Owen’s mouth tilted up at one corner. “That’s a pretty strong swear word, Miz Montaigne.”
“ I reserve my swear words for those who truly deserve it. Gives them more impact that way.”
“ True statement. Fucker abandoned you when you needed him most.”
“ He did, which also made me question my judgment. Why hadn’t I seen that in him?” She shrugged. “Mom made me get therapy, and that helped. The pain from that time never goes all the way away, but I can deal with it now. ”
“ Moms are like that. My mom also pushed me into therapy. It helped.”
She beamed at him and in that moment, wild horses couldn’t have stopped him from kissing her. He bent his head and their lips met in a kiss that lit a fire in his veins at the same time it soothed the jagged edges of his heart.
Then realization set in.
He’d convinced himself he could have a platonic relationship with Keeley, and kissing her was not something people in platonic relationships did.
“ I’m sorry.” He gripped her shoulders and took a step back. “Listen, Keeley, you need to know I’ll never get married again or have kids. No matter how hard I tried, I wasn’t enough for my wife, and the result was she died, and my boy died. I let them down.
“ That street racer was responsible for their deaths. I know that. But Gloria wouldn’t have hooked up with the guy she was with if we’d had a better relationship.” He released her and stepped back, shoving his hands in his pockets.
“ Gloria made the choice to be with him. She could also have made the choice to honor her vows.” Owen was shaking his head before she even finished speaking, and Keeley felt she had to make him understand. “From what you told me, Owen, you tried to make it work. She didn’t.”

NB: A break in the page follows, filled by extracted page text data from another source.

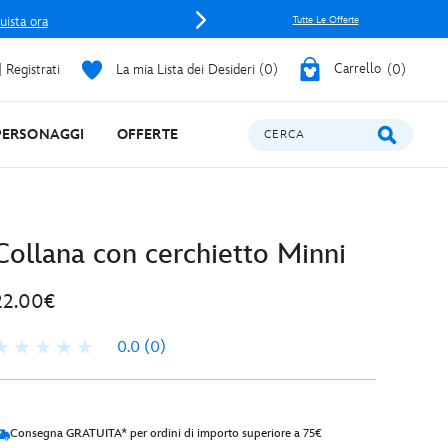
uista ora
Tutte Le Offerte
 Registrati
La mia Lista dei Desideri
0
Carrello
0
PERSONAGGI
OFFERTE
CERCA
Collana con cerchietto Minni
22.00€
0.0
(0)
Consegna GRATUITA* per ordini di importo superiore a 75€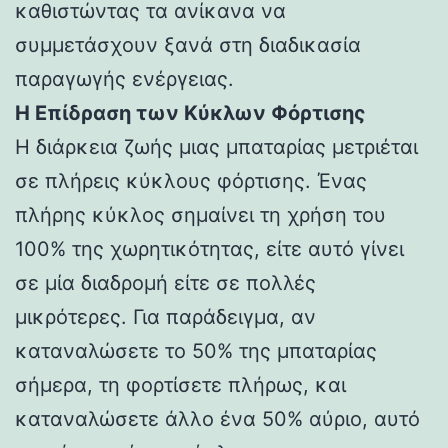
καθιστώντας τα ανίκανα να
συμμετάσχουν ξανά στη διαδικασία
παραγωγής ενέργειας.
Η Επίδραση των Κύκλων Φόρτισης
Η διάρκεια ζωής μιας μπαταρίας μετριέται
σε πλήρεις κύκλους φόρτισης. Ένας
πλήρης κύκλος σημαίνει τη χρήση του
100% της χωρητικότητας, είτε αυτό γίνει
σε μία διαδρομή είτε σε πολλές
μικρότερες. Για παράδειγμα, αν
καταναλώσετε το 50% της μπαταρίας
σήμερα, τη φορτίσετε πλήρως, και
καταναλώσετε άλλο ένα 50% αύριο, αυτό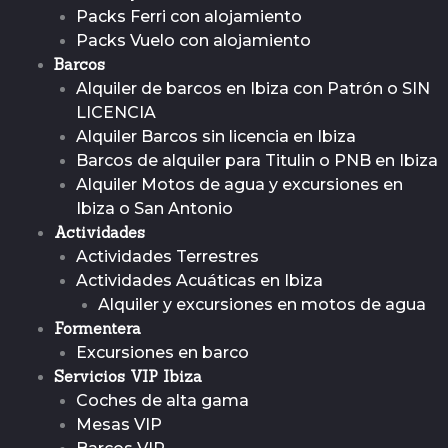
Packs Ferri con alojamiento
Packs Vuelo con alojamiento
Barcos
Alquiler de barcos en Ibiza con Patrón o SIN
LICENCIA
Alquiler Barcos sin licencia en Ibiza
Barcos de alquiler para Titulin o PNB en Ibiza
Alquiler Motos de agua y excursiones en
Ibiza o San Antonio
Actividades
Actividades Terrestres
Actividades Acuáticas en Ibiza
Alquiler y excursiones en motos de agua
Formentera
Excursiones en barco
Servicios VIP Ibiza
Coches de alta gama
Mesas VIP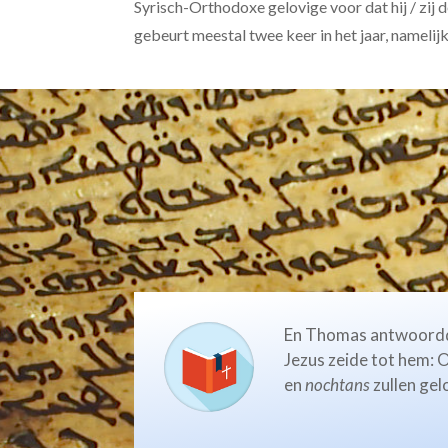
Syrisch-Orthodoxe gelovige voor dat hij / zij d
gebeurt meestal twee keer in het jaar, nameli
En Thomas antwoordd
Jezus zeide tot hem: O
en
nochtans
zullen gel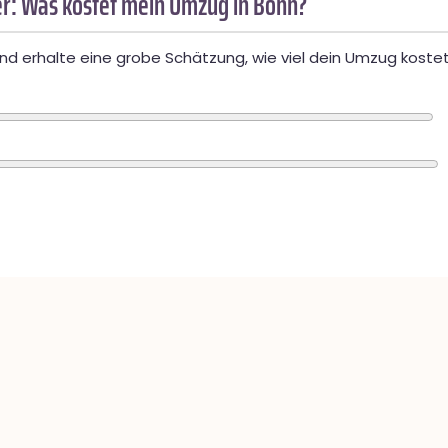
r: Was kostet mein Umzug in Bonn?
d erhalte eine grobe Schätzung, wie viel dein Umzug kostet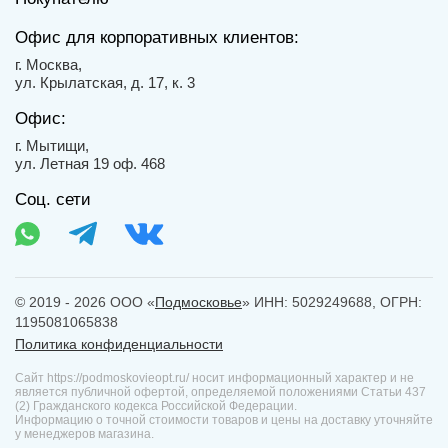
Офис для корпоративных клиентов:
г. Москва,
ул. Крылатская, д. 17, к. 3
Офис:
г. Мытищи,
ул. Летная 19 оф. 468
Соц. сети
© 2019 - 2026 ООО «
Подмосковье
» ИНН: 5029249688, ОГРН:
1195081065838
Политика конфиденциальности
Сайт https://podmoskovieopt.ru/ носит информационный характер и не
является публичной офертой, определяемой положениями Статьи 437
(2) Гражданского кодекса Российской Федерации.
Информацию о точной стоимости товаров и цены на доставку уточняйте
у менеджеров магазина.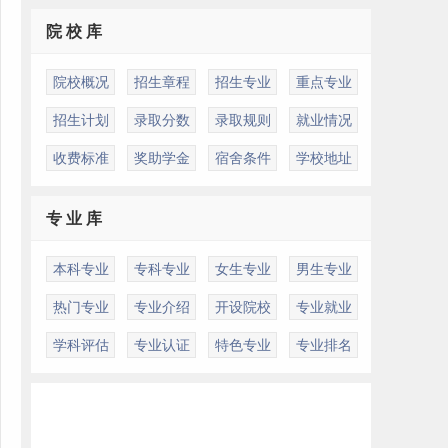
院 校 库
院校概况
招生章程
招生专业
重点专业
招生计划
录取分数
录取规则
就业情况
收费标准
奖助学金
宿舍条件
学校地址
专 业 库
本科专业
专科专业
女生专业
男生专业
热门专业
专业介绍
开设院校
专业就业
学科评估
专业认证
特色专业
专业排名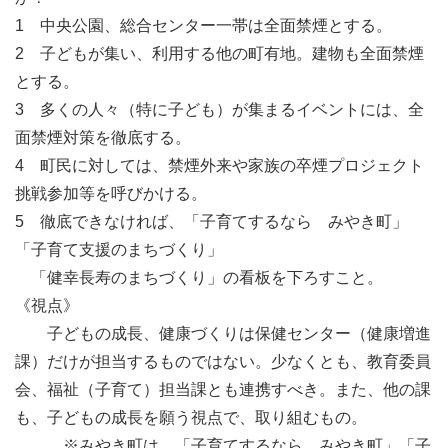
1 中央公園、総合センター一帯は全面禁煙とする。
2 子どもが集い、利用する他の町有地。建物も全面禁煙
とする。
3 多くの人々（特に子ども）が集まるイベントには、全
面禁煙対策を徹底する。
4 町民に対しては、禁煙外来や家族の卒煙プロジェクト
挑戦参加等を呼びかける。
5 徹底できなければ、「子育てするなら みやき町」
「子育て支援のまちづくり」
「健幸長寿のまちづくり」の看板を下ろすこと。
《視点》
子どもの成長、健康づくりは保健センター（健康増進
課）だけが担当するものではない。少なくとも、教育委員
会、福祉（子育て）担当課とも連携すべき。また、他の課
も、子どもの成長を願う視点で、取り組むもの。
※みやき町は、「子育てするなら みやき町」「子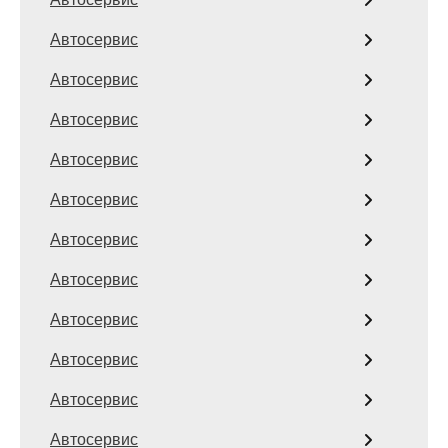
Автосервис
Автосервис
Автосервис
Автосервис
Автосервис
Автосервис
Автосервис
Автосервис
Автосервис
Автосервис
Автосервис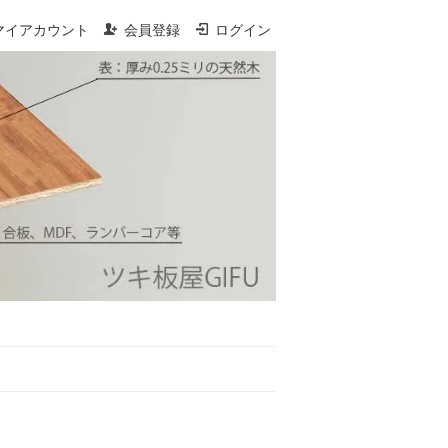
マイアカウント
会員登録
ログイン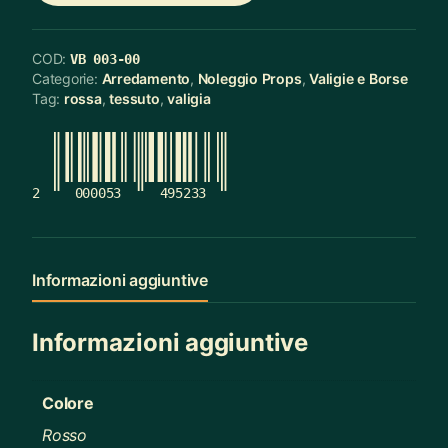
COD:
VB 003-00
Categorie:
Arredamento
,
Noleggio Props
,
Valigie e Borse
Tag:
rossa
,
tessuto
,
valigia
2
000053
495233
Informazioni aggiuntive
Informazioni aggiuntive
Colore
Rosso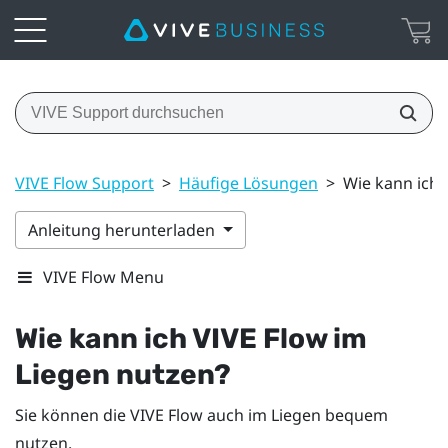
VIVE Flow Support
>
Häufige Lösungen
>
Wie kann ich 
Anleitung herunterladen
VIVE Flow Menu
Wie kann ich
VIVE Flow
im
Liegen nutzen?
Sie können die
VIVE Flow
auch im Liegen bequem
nutzen.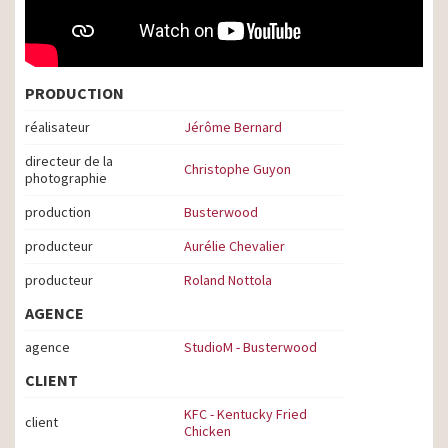
PRODUCTION
réalisateur
Jérôme Bernard
directeur de la
Christophe Guyon
photographie
production
Busterwood
producteur
Aurélie Chevalier
producteur
Roland Nottola
AGENCE
agence
StudioM - Busterwood
CLIENT
KFC - Kentucky Fried
client
Chicken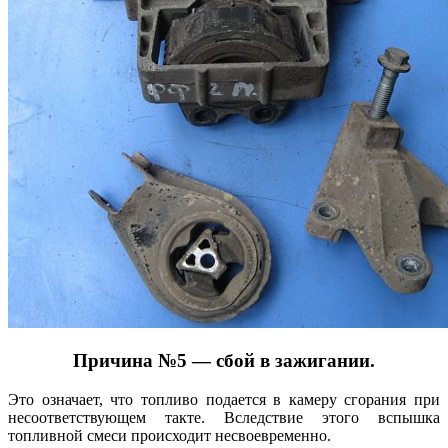
Причина №5 — сбой в зажигании.
Это означает, что топливо подается в камеру сгорания при
несоответствующем такте. Вследствие этого вспышка
топливной смеси происходит несвоевременно.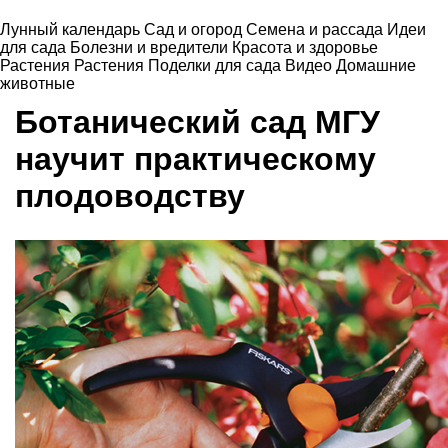
Лунный календарь
Сад и огород
Семена и рассада
Идеи
для сада
Болезни и вредители
Красота и здоровье
Растения
Растения
Поделки для сада
Видео
Домашние
животные
Ботанический сад МГУ
научит практическому
плодоводству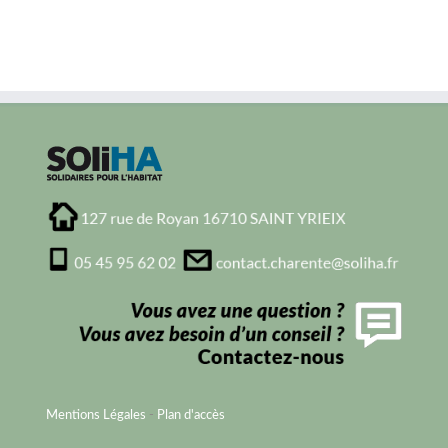
Mentions Légales
-
Plan d'accès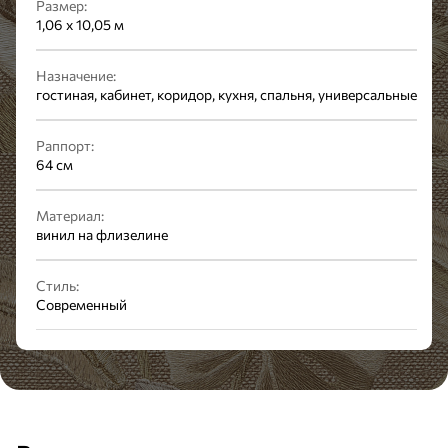
Размер:
1,06 x 10,05 м
Назначение:
гостиная, кабинет, коридор, кухня, спальня, универсальные
Раппорт:
64 см
Материал:
винил на флизелине
Стиль:
Современный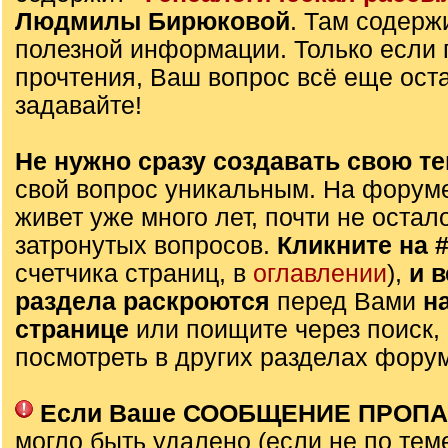
Людмилы Бирюковой
. Там содерж
полезной информации. Только если 
прочтения, Ваш вопрос всё еще оста
задавайте!
Не нужно сразу создавать свою те
свой вопрос уникальным. На форуме
живет уже много лет, почти не остал
затронутых вопросов.
Кликните на 
счетчика страниц, в
оглавлении
),
и 
раздела раскроются
перед Вами
н
странице
или поищите через поиск,
посмотреть в других разделах фору
Если Ваше СООБЩЕНИЕ ПРОП
могло быть удалено (если не по тем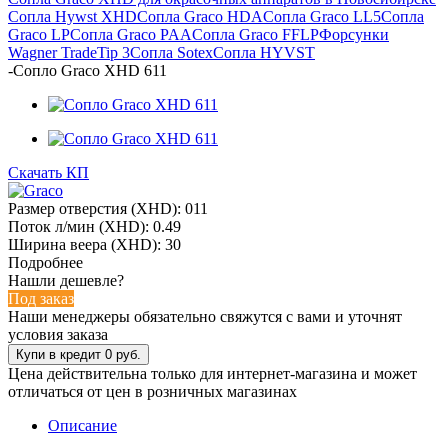
Сопла Hywst XHD
Сопла Graco HDA
Сопла Graco LL5
Сопла
Graco LP
Сопла Graco PAA
Сопла Graco FFLP
Форсунки
Wagner TradeTip 3
Сопла Sotex
Сопла HYVST
-
Сопло Graco XHD 611
Скачать КП
Размер отверстия (XHD): 011
Поток л/мин (XHD): 0.49
Ширина веера (XHD): 30
Подробнее
Нашли дешевле?
Под заказ
Наши менеджеры обязательно свяжутся с вами и уточнят
условия заказа
Цена действительна только для интернет-магазина и может
отличаться от цен в розничных магазинах
Описание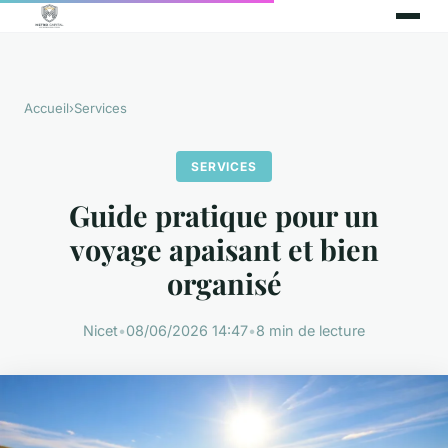
Accueil
›
Services
SERVICES
Guide pratique pour un
voyage apaisant et bien
organisé
Nicet
•
08/06/2026 14:47
•
8 min de lecture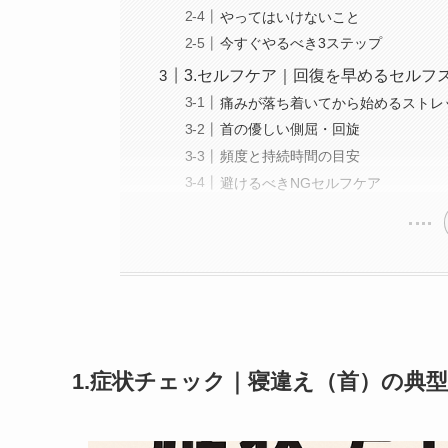
やってはいけないこと
今すぐやるべき3ステップ
3.セルフケア｜回復を早めるセルフ
痛みが落ち着いてから始めるストレ
首の優しい側屈・回旋
頻度と持続時間の目安
避けるべきNGセルフケア
1.症状チェック｜寝違え（首）の典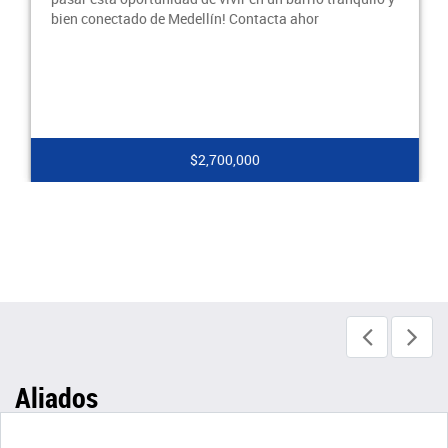
bien conectado de Medellín! Contacta ahor
$2,700,000
Aliados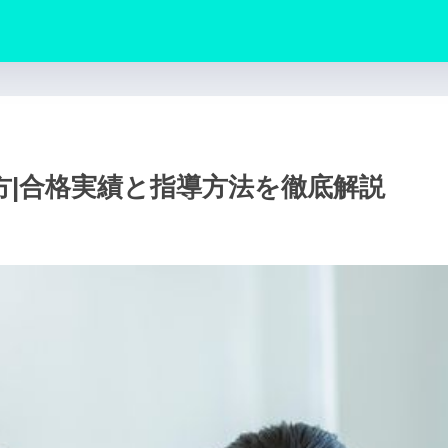
方|合格実績と指導方法を徹底解説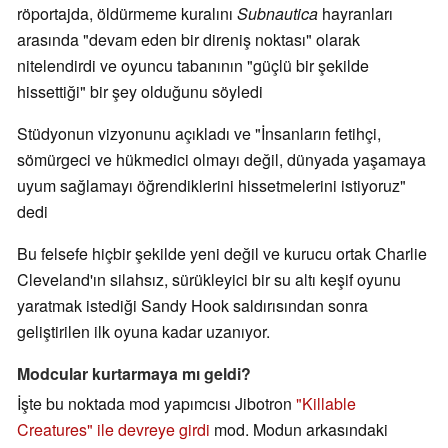
röportajda, öldürmeme kuralını
Subnautica
hayranları
arasında "devam eden bir direniş noktası" olarak
nitelendirdi ve oyuncu tabanının "güçlü bir şekilde
hissettiği" bir şey olduğunu söyledi
Stüdyonun vizyonunu açıkladı ve "İnsanların fetihçi,
sömürgeci ve hükmedici olmayı değil, dünyada yaşamaya
uyum sağlamayı öğrendiklerini hissetmelerini istiyoruz"
dedi
Bu felsefe hiçbir şekilde yeni değil ve kurucu ortak Charlie
Cleveland'ın silahsız, sürükleyici bir su altı keşif oyunu
yaratmak istediği Sandy Hook saldırısından sonra
geliştirilen ilk oyuna kadar uzanıyor.
Modcular kurtarmaya mı geldi?
İşte bu noktada mod yapımcısı Jibotron
"Killable
Creatures" ile devreye girdi
mod. Modun arkasındaki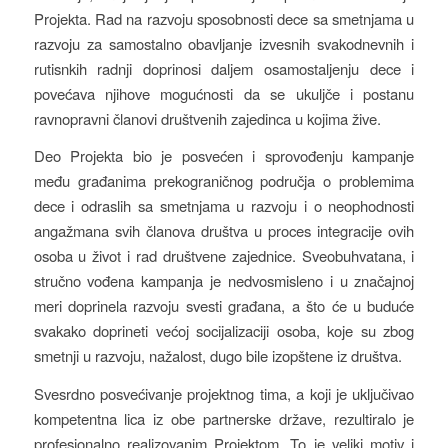
Projekta. Rad na razvoju sposobnosti dece sa smetnjama u
razvoju za samostalno obavljanje izvesnih svakodnevnih i
rutisnkih radnji doprinosi daljem osamostaljenju dece i
povećava njihove mogućnosti da se ukuljče i postanu
ravnopravni članovi društvenih zajedinca u kojima žive.
Deo Projekta bio je posvećen i sprovođenju kampanje
među građanima prekograničnog područja o problemima
dece i odraslih sa smetnjama u razvoju i o neophodnosti
angažmana svih članova društva u proces integracije ovih
osoba u život i rad društvene zajednice. Sveobuhvatana, i
stručno vođena kampanja je nedvosmisleno i u značajnoj
meri doprinela razvoju svesti građana, a što će u buduće
svakako doprineti većoj socijalizaciji osoba, koje su zbog
smetnji u razvoju, nažalost, dugo bile izopštene iz društva.
Svesrdno posvećivanje projektnog tima, a koji je uključivao
kompetentna lica iz obe partnerske države, rezultiralo je
profesionalno realizovanim Projektom. To je veliki motiv i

“ Doesn’t matter. I’ll never put myself in a position where the people I love most can be taken from me. I could never go through that again and survive.”
It looked like a shadow dropped over her features. “I see. It’s better not to love at all.” She drew in a shaky breath. “You have a deep well of compassion inside you, Owen. It’s hard to see you closing yourself off from living a full life.”
“ I haven’t closed myself off from a full life. It’s a different life than what I once had. That’s all.”
“ A full life means being open to other people, to feelings, to strong emotions. ”
He narrowed his eyes. “Don’t think you can change my mind because I won’t.”
“ Where does this leave us? Are we buddies? Pals?”
He closed his eyes. “Damn.” When he opened his eyes again, she thought she’d never seen him look so sad. “I want to be your friend, but that’s all I can be.”
“ It’s absolutely your right to build this wall between us, but put this into your calculation. I love you, Owen.” He jerked like he’d been shocked by a live wire. “I’ve had strong feelings for you for a while. I thought they’d go away, but no such luck.”
He opened his mouth, then snapped it shut again.
Squaring her shoulders, she went on. “My feelings are my own and not your responsibility. I’m not sure if I can handle being friends. We’ll have to see.”
***
After a quiet shift at Easy Money where she tried to minimize contact with Owen, Keeley lay in his beautiful bed between his soft cotton sheets and stared into the darkness. She’d fallen in love with a man whose heart had been shattered. Because of that, he’d closed himself off to whatever had been building between them. She was an optimist by nature, but how could she get past Owen’s steadfast refusal to ever love again? Was it possible to grieve for something that never was?